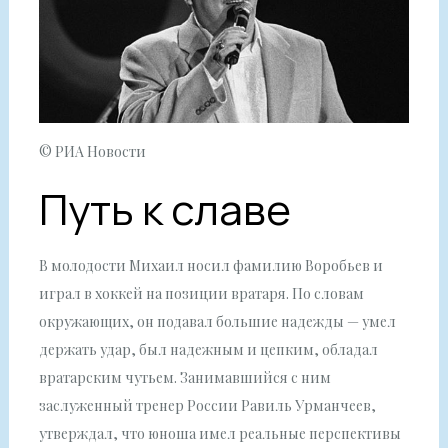
© РИА Новости
Путь к славе
В молодости Михаил носил фамилию Воробьев и
играл в хоккей на позиции вратаря. По словам
окружающих, он подавал большие надежды — умел
держать удар, был надежным и цепким, обладал
вратарским чутьем. Занимавшийся с ним
заслуженный тренер России Равиль Урманчеев,
утверждал, что юноша имел реальные перспективы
************
* Task objective
Write out the lines of the listing from the one with "играл в хоккей на позиции вратаря. По словам" to the very end, inclusive, exactly as they appear and with nothing added.

* Solution
играл в хоккей на позиции вратаря. По словам
окружающих, он подавал большие надежды — умел
держать удар, был надежным и цепким, обладал
вратарским чутьем. Занимавшийся с ним
заслуженный тренер России Равиль Урманчеев,
утверждал, что юноша имел реальные перспективы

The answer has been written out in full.